To-do item: Copy out every line below without alteration.

*** The data ***

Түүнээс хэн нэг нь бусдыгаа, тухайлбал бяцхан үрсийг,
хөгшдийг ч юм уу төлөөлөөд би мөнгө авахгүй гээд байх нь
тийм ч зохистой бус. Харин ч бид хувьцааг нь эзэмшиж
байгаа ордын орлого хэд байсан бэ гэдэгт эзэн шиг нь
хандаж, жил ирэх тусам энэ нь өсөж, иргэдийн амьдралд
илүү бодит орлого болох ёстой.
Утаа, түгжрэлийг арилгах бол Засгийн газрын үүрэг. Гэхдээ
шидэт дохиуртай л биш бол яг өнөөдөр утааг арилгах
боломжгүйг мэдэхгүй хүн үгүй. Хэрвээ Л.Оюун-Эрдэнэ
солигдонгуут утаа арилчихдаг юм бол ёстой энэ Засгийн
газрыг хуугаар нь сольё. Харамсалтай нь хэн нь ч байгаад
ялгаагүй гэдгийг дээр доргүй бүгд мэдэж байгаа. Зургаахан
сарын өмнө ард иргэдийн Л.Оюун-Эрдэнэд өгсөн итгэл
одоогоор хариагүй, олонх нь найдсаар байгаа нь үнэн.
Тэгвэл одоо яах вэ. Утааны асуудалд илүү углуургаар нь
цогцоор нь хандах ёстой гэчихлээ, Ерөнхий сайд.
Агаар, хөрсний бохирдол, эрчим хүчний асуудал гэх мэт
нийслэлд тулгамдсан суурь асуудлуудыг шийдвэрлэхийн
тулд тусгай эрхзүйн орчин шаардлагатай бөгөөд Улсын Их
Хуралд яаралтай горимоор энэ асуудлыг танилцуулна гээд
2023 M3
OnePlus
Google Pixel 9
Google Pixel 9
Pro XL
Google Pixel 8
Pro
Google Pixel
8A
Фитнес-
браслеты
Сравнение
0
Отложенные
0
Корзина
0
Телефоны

***

Written response:
Түүнээс хэн нэг нь бусдыгаа, тухайлбал бяцхан үрсийг,
хөгшдийг ч юм уу төлөөлөөд би мөнгө авахгүй гээд байх нь
тийм ч зохистой бус. Харин ч бид хувьцааг нь эзэмшиж
байгаа ордын орлого хэд байсан бэ гэдэгт эзэн шиг нь
хандаж, жил ирэх тусам энэ нь өсөж, иргэдийн амьдралд
илүү бодит орлого болох ёстой.
Утаа, түгжрэлийг арилгах бол Засгийн газрын үүрэг. Гэхдээ
шидэт дохиуртай л биш бол яг өнөөдөр утааг арилгах
боломжгүйг мэдэхгүй хүн үгүй. Хэрвээ Л.Оюун-Эрдэнэ
солигдонгуут утаа арилчихдаг юм бол ёстой энэ Засгийн
газрыг хуугаар нь сольё. Харамсалтай нь хэн нь ч байгаад
ялгаагүй гэдгийг дээр доргүй бүгд мэдэж байгаа. Зургаахан
сарын өмнө ард иргэдийн Л.Оюун-Эрдэнэд өгсөн итгэл
одоогоор хариагүй, олонх нь найдсаар байгаа нь үнэн.
Тэгвэл одоо яах вэ. Утааны асуудалд илүү углуургаар нь
цогцоор нь хандах ёстой гэчихлээ, Ерөнхий сайд.
Агаар, хөрсний бохирдол, эрчим хүчний асуудал гэх мэт
нийслэлд тулгамдсан суурь асуудлуудыг шийдвэрлэхийн
тулд тусгай эрхзүйн орчин шаардлагатай бөгөөд Улсын Их
Хуралд яаралтай горимоор энэ асуудлыг танилцуулна гээд
2023 M3
OnePlus
Google Pixel 9
Google Pixel 9
Pro XL
Google Pixel 8
Pro
Google Pixel
8A
Фитнес-
браслеты
Сравнение
0
Отложенные
0
Корзина
0
Телефоны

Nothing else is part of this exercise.